═════ Bloc de texte ═════

• 26 octobre 1914

    26 octobre

    Nous recevons les lettres suivantes de Robert et de Berthe, j’en extrais les passages ci-dessous :

    « Chère grand’mère                        Paris, 20 octobre 1914

    Cher Oncle

    Deux mots seulement pour vous remercier des bonnes vacances que je viens de passer avec vous et qui ont été aussi agréables qu’elles pouvaient l’être au milieu des évènements.

    Nous sommes rentrés hier matin à l’école[1] et nous avons commencé aussitôt notre travail, puisqu’il y a eu déjà aujourd’hui des interrogations sur le cours d’hier. Nous ne faisons pas de travail manuel, mais des cours toute la journée. Nous entrons le matin à 9 heures et sortons à 4 h ½ ; je pars donc à 8 h ¼ et rentre à 5 h ¼. Nous déjeunons à l’école et sommes très bien nourris.

═════ Données fournies ═════

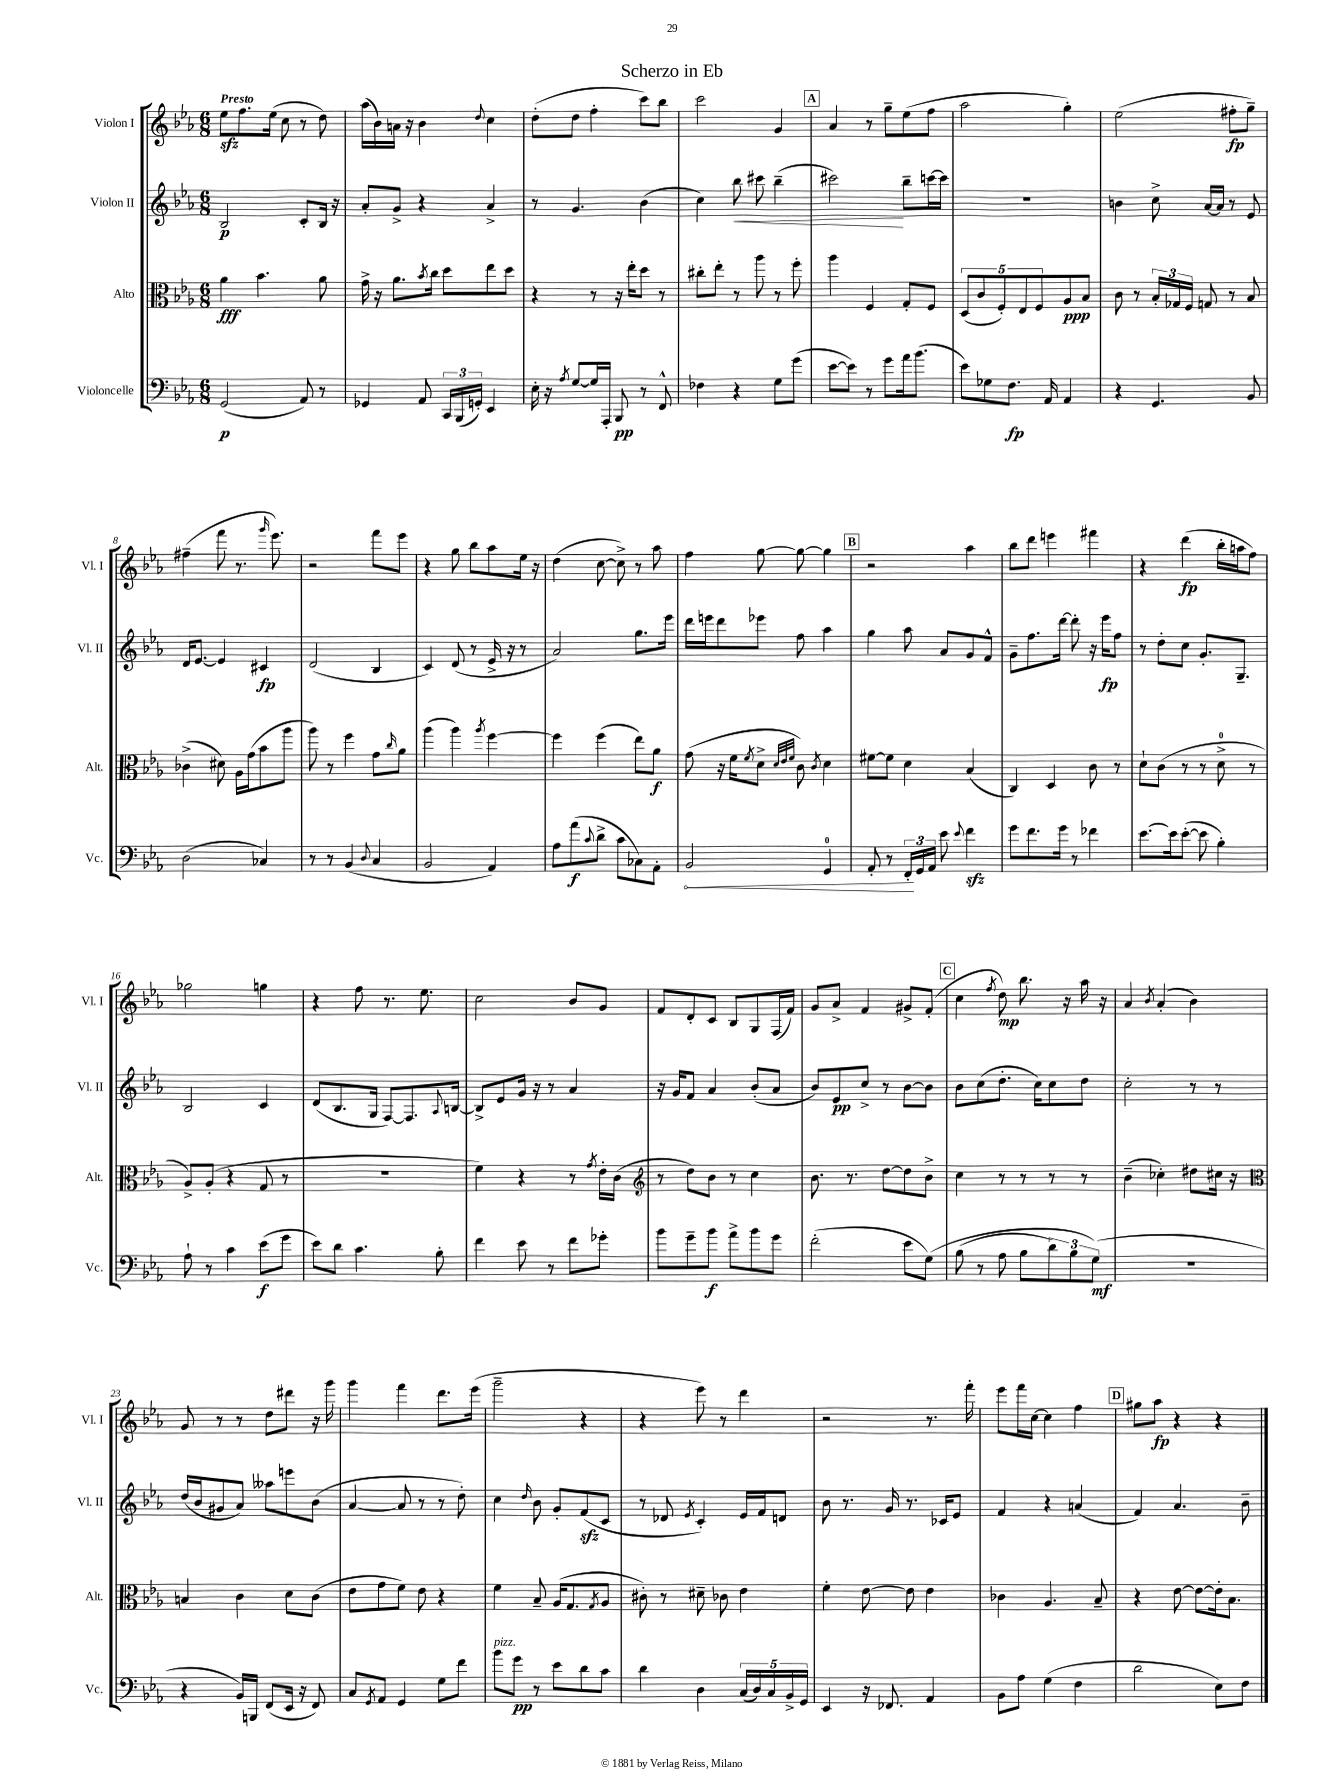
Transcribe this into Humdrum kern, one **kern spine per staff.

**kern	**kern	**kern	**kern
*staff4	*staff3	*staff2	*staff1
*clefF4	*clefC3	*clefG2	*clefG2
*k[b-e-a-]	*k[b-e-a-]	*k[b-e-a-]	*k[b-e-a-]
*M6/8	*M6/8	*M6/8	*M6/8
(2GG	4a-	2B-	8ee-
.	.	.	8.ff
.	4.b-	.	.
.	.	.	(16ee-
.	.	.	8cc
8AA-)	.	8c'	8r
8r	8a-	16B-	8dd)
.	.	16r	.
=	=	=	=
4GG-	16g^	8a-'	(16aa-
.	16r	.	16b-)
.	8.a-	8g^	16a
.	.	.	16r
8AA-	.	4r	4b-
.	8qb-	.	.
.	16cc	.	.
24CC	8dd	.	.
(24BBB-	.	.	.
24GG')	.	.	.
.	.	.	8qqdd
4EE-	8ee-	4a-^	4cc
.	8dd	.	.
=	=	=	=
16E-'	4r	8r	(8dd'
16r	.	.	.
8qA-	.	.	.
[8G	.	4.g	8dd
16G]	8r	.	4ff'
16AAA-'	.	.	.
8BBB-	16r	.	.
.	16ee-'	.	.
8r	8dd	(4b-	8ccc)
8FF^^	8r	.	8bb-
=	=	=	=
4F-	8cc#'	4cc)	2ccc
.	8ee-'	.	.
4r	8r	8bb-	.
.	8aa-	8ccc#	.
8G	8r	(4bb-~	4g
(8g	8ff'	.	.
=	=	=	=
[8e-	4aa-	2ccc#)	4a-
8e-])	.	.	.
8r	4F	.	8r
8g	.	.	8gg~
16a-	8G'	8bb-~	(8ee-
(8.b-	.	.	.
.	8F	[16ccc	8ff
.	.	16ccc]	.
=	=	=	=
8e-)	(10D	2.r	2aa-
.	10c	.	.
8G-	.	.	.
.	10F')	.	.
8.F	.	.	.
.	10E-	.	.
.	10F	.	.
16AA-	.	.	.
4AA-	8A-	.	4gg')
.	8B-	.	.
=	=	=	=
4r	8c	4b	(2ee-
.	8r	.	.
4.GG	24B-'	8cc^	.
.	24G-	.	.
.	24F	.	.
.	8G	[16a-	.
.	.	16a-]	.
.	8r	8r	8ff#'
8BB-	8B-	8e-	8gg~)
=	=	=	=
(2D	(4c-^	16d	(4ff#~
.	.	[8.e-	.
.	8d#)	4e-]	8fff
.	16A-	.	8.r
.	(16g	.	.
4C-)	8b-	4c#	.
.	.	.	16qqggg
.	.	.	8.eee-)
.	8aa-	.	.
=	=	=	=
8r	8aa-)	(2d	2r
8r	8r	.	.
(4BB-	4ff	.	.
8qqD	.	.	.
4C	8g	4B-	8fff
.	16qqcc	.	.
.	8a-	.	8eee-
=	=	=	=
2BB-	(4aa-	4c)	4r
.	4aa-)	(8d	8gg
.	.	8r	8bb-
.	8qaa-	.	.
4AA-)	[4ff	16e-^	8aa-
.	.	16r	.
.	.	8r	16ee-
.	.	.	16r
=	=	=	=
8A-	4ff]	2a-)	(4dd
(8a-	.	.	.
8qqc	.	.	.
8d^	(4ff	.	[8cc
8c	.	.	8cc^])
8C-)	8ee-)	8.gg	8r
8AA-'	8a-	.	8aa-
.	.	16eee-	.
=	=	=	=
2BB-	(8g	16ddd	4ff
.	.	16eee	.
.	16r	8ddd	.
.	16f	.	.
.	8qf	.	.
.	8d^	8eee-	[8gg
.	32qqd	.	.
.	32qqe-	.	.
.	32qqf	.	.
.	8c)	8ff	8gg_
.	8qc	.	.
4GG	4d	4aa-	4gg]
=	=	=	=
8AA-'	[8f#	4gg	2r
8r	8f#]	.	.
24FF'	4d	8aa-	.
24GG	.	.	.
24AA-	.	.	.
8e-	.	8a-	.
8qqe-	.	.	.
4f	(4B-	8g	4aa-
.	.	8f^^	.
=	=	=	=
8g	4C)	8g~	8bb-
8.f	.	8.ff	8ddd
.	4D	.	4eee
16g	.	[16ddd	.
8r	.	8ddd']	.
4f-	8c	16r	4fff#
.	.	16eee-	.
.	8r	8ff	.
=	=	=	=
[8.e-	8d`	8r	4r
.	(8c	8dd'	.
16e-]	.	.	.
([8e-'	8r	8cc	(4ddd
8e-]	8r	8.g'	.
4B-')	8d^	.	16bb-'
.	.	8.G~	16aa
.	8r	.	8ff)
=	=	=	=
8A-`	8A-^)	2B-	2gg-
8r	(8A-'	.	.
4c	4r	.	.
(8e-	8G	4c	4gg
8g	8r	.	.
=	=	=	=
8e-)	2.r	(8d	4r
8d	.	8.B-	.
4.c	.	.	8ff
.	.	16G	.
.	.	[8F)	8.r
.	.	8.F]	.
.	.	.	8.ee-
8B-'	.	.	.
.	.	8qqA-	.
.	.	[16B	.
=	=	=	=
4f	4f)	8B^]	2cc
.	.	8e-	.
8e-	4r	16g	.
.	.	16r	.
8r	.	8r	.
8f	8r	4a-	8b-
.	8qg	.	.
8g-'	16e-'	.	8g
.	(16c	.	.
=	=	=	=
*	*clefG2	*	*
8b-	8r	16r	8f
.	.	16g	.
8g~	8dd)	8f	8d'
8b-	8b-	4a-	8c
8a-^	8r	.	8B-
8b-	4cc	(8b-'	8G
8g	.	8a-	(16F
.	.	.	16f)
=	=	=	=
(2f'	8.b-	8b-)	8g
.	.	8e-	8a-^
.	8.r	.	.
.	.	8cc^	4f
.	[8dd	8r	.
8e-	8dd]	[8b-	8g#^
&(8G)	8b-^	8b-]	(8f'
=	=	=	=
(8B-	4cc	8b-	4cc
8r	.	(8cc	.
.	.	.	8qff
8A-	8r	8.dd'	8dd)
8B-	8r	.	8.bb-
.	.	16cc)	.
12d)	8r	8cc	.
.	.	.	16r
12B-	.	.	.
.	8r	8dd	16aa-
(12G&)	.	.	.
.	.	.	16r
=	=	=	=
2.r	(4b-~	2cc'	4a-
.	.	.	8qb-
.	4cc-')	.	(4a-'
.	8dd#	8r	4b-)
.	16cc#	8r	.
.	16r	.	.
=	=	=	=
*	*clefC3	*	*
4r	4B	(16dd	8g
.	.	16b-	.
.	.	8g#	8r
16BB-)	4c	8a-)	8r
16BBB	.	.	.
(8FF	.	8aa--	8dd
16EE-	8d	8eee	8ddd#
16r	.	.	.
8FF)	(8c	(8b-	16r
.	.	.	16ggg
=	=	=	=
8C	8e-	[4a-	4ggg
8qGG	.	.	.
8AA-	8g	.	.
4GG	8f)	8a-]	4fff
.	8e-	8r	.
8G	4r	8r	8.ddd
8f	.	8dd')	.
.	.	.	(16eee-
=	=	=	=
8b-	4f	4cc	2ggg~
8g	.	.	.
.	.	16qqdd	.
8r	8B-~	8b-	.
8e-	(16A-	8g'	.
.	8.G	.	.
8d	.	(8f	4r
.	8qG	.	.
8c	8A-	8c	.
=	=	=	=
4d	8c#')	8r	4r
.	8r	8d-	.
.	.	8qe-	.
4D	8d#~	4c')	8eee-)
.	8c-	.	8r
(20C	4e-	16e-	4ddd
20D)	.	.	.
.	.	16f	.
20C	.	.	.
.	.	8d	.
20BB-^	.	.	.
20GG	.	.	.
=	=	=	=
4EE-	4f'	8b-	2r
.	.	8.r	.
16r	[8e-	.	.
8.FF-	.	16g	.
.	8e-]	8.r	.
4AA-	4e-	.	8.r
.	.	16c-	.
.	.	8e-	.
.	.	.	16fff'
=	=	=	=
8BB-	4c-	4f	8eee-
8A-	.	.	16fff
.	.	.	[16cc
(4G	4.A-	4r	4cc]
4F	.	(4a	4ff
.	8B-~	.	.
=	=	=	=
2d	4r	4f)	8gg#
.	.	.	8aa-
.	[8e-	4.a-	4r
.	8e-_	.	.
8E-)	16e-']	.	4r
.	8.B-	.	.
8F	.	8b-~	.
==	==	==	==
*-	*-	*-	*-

═════

Consigne: Rédigez la suite de l'entrée de journal du 26 octobre 1914, en reprenant immédiatement après la dernière phrase reproduite.

Production attendue:
    Nous avons des devoirs à faire le soir, plus qu’en temps ordinaire, paraît-il.

    Nous sommes allés dimanche voir mon oncle au Bourget, il m’a donné un brassard, ainsi qu’à papa, pour nous permettre d’entrer dans la gare. Nous y avons vu des canons français revenant de la bataille criblés d’obus et de balles, des prisonniers allemands, des trains d’Anglais.

    En attendant le plaisir d’avoir de vos nouvelles, je vous embrasse de tout cœur.

                                              Signé : Robert Randuineau »

     

    canon_français

     

    Un canon de 105 prêt à tirer.- Agence photographique Meurisse.- BNF, département Estampes et photographie, EI-13 (2554)

     

    Voici, maintenant, un extrait de la lettre de Berthe (je relève, toujours, les lettres ou les passages des lettres qui ont trait à la guerre – de près ou de loin – mais celles-là ou ceux-là seulement.

    « L’année prochaine Paul aura un vrai mécanicien pour son auto, car, de ce moment, la classe de Robert ne fait pas de travail manuel parce que les ateliers sont pris pour les réparations des autos militaires et c’est fait par les élèves de 3e année. Mais lorsque la classe 1915 sera partie, la 1ère année prendra sa place aux ateliers.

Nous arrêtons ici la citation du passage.